APASIONADOS POR VIVIR

23 | 01 | 2012

El año pasado, bajo el título “Se multiplican los cansados de vivir”, una revista daba un informe sobre los trastornos depresivos que sufren tantas personas. Llegaba a indicar que, en Colombia, seis de cada diez jóvenes han contemplado la idea del suicidio. A la raíz de este fenómeno está la falta de sentido en la existencia, la profunda soledad en que muchos viven, la ausencia de una formación humana sólida y, sobre todo, la incapacidad de conducir una seria vida espiritual.

La bondad de Dios nos ha permitido iniciar un nuevo año. Es la ocasión para un reencuentro con nosotros mismos, con el proyecto que somos, con la misión que tenemos. Es la oportunidad de reemprender el camino con nuevo vigor y nuevos propósitos. Podemos comprometernos en el 2012, por ejemplo, a no dejar avanzar ningún resentimiento que nos impida la paz y la alegría, a aprender a escuchar y a servir a los demás con amor, a ir a lo esencial para no perder la vida en la superficialidad, a crecer en la paciencia en el trato con los otros, a luchar seriamente por la felicidad de nuestras familias.

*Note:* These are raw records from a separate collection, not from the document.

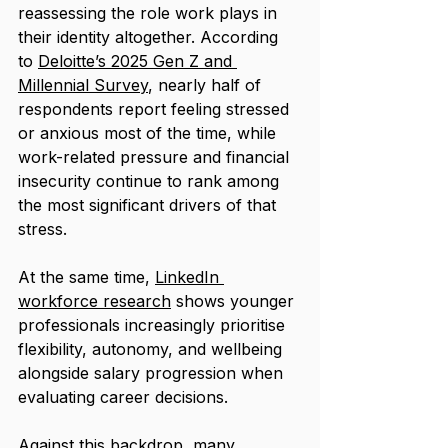
reassessing the role work plays in 
their identity altogether. According 
to 
Deloitte’s 2025 Gen Z and 
Millennial Survey
, nearly half of 
respondents report feeling stressed 
or anxious most of the time, while 
work-related pressure and financial 
insecurity continue to rank among 
the most significant drivers of that 
stress. 
At the same time, 
LinkedIn 
workforce research
 shows younger 
professionals increasingly prioritise 
flexibility, autonomy, and wellbeing 
alongside salary progression when 
evaluating career decisions.
Against this backdrop, many 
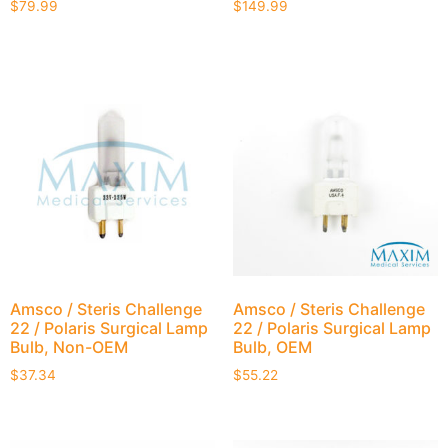
$
79.99
$
149.99
Amsco / Steris Challenge
Amsco / Steris Challenge
22 / Polaris Surgical Lamp
22 / Polaris Surgical Lamp
Bulb, Non-OEM
Bulb, OEM
$
37.34
$
55.22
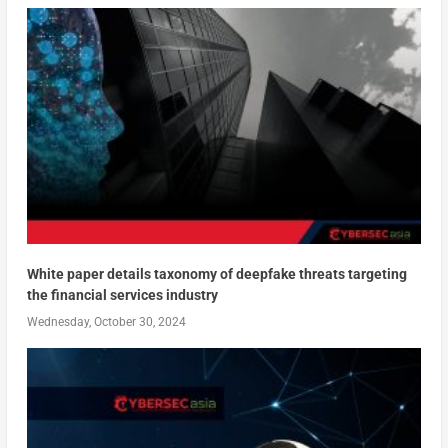
White paper details taxonomy of deepfake threats targeting
the financial services industry
Wednesday, October 30, 2024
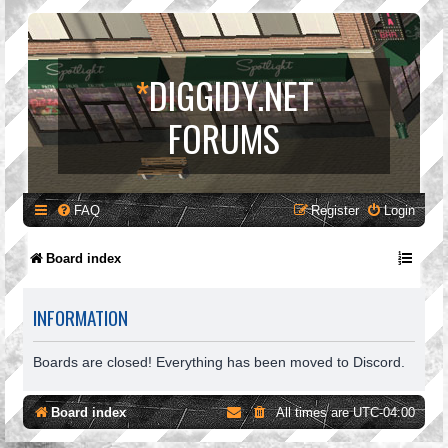
*
DIGGIDY.NET
FORUMS
FAQ
Register
Login
Board index
INFORMATION
Boards are closed! Everything has been moved to Discord.
Board index
All times are
UTC-04:00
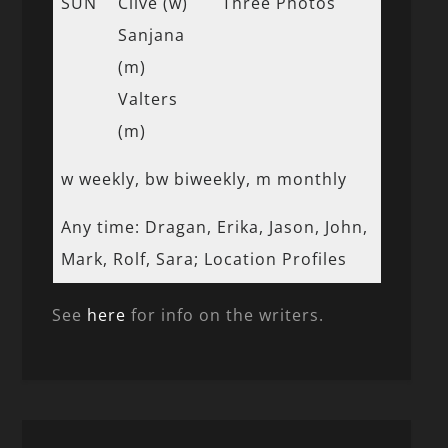
SUN
Clive (w)
Three Photos
Sanjana
(m)
Valters
(m)
w weekly, bw biweekly, m monthly
Any time: Dragan, Erika, Jason, John,
Mark, Rolf, Sara; Location Profiles
See
here
for info on the writers.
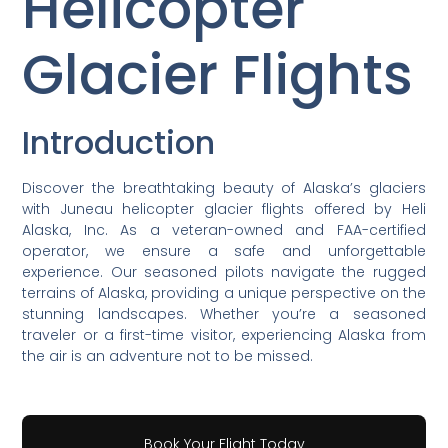
Helicopter
Glacier Flights
Introduction
Discover the breathtaking beauty of Alaska’s glaciers
with Juneau helicopter glacier flights offered by Heli
Alaska, Inc. As a veteran-owned and FAA-certified
operator, we ensure a safe and unforgettable
experience. Our seasoned pilots navigate the rugged
terrains of Alaska, providing a unique perspective on the
stunning landscapes. Whether you’re a seasoned
traveler or a first-time visitor, experiencing Alaska from
the air is an adventure not to be missed.
Book Your Flight Today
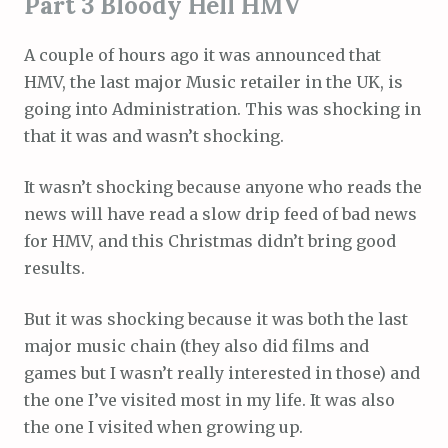
Part 3 Bloody Hell HMV
A couple of hours ago it was announced that
HMV, the last major Music retailer in the UK, is
going into Administration. This was shocking in
that it was and wasn’t shocking.
It wasn’t shocking because anyone who reads the
news will have read a slow drip feed of bad news
for HMV, and this Christmas didn’t bring good
results.
But it was shocking because it was both the last
major music chain (they also did films and
games but I wasn’t really interested in those) and
the one I’ve visited most in my life. It was also
the one I visited when growing up.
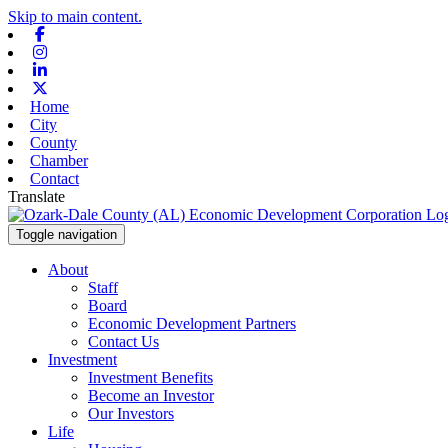
Skip to main content.
Facebook
Instagram
Linkedin
X-twitter
Home
City
County
Chamber
Contact
Translate
Toggle navigation
About
Staff
Board
Economic Development Partners
Contact Us
Investment
Investment Benefits
Become an Investor
Our Investors
Life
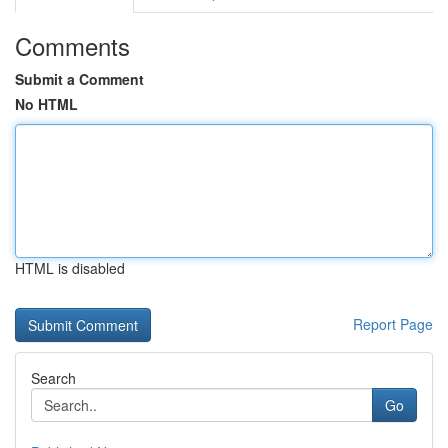
Comments
Submit a Comment
No HTML
HTML is disabled
Report Page
Search
Go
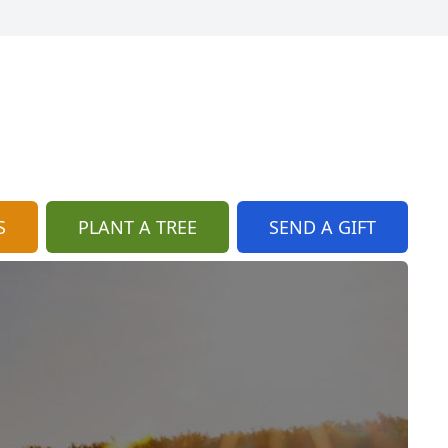
S
PLANT A TREE
SEND A GIFT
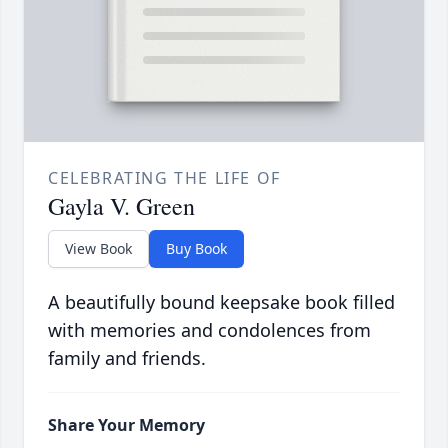
CELEBRATING THE LIFE OF
Gayla V. Green
View Book
Buy Book
A beautifully bound keepsake book filled
with memories and condolences from
family and friends.
Share Your Memory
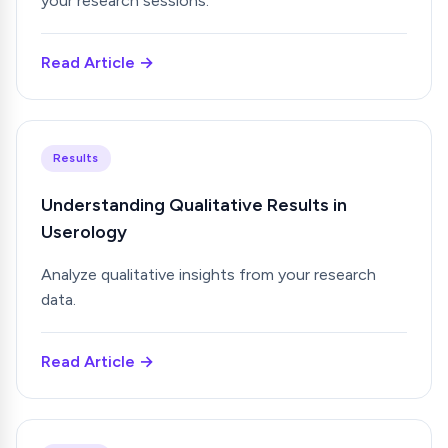
your research sessions.
Read Article →
Results
Understanding Qualitative Results in
Userology
Analyze qualitative insights from your research
data.
Read Article →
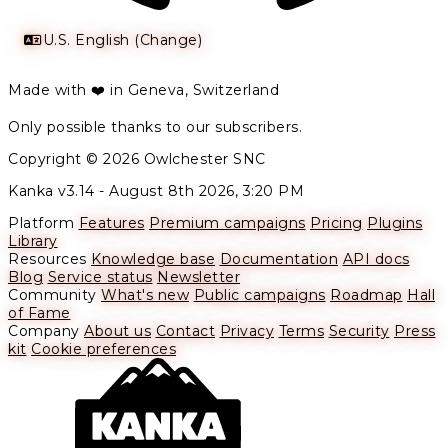
U.S. English (Change)
Made with ❤️ in Geneva, Switzerland
Only possible thanks to our subscribers.
Copyright © 2026 Owlchester SNC
Kanka v3.14 -
August 8th 2026, 3:20 PM
Platform
Features
Premium campaigns
Pricing
Plugins
Library
Resources
Knowledge base
Documentation
API docs
Blog
Service status
Newsletter
Community
What's new
Public campaigns
Roadmap
Hall
of Fame
Company
About us
Contact
Privacy
Terms
Security
Press
kit
Cookie preferences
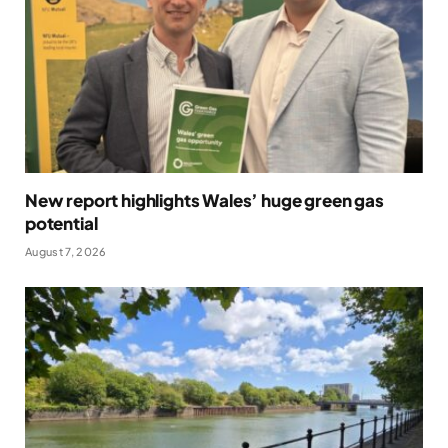
New report highlights Wales’ huge green gas
potential
August 7, 2026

Este es un año en el que podemos colaborar con los nuevos gobernantes, recientemente posesionados, para impulsar un verdadero e integral desarrollo para todos. Sería muy provechoso que quisiéramos avanzar en la experiencia de Dios, dedicarnos con más empeño a la evangelización, asumir nuestra misión concreta con responsabilidad y creatividad, fomentar la unidad y la integración en la vida eclesial, mejorar la acción y la organización pastoral en nuestras parroquias e instituciones.

A nivel de la Iglesia universal podemos esperar muchos frutos del Sínodo que se realizará sobre la nueva evangelización, de la memoria del inicio del Concilio Vaticano II hace cincuenta años y del Año de la Fe que vamos a celebrar. En cuanto a nuestra Arquidiócesis tenemos la ocasión de consolidar e impulsar la organización que estamos construyendo a partir de las Vicarías Episcopales, de trabajar más decididamente en la Misión Continental con los programas concretos que se van a presentar, de comprometernos en una mejor formación y participación de los laicos.

El Papa Benedicto XVI nos introduce en este nuevo año diciéndonos: “Ahora es el momento de confiar infinitamente en Dios, de quien nos sabemos amados, por quien vivimos y a quien nuestra vida se orienta. Desde que el Salvador descendió del cielo el hombre ya no es más esclavo de un tiempo que avanza sin un porqué, o que está marcado por la fatiga, la tristeza y el dolor. El hombre es hijo de un Dios que ha entrado en el tiempo para rescatar el tiempo de la falta de sentido o de la negatividad, y que ha rescatado a toda la humanidad, dándole como nueva perspectiva de vida el amor, que es eterno” (31-12-2011).

Al iniciar el nuevo año, nosotros no nos sentimos cansados de vivir, sino llenos de pasión por la vida. Comenzar otra etapa nos permite una experiencia de creación, de novedad, de futuro, de alegría. Cultivemos un sentido profundo de la esperanza. Tal vez tenemos esperanza frente a algunos deseos o proyectos personales, pero nos puede faltar una esperanza social, histórica, escatológica. Con estos sentimientos y propósitos, de nuevo a bogar todos, mar adentro, en el nombre del Señor.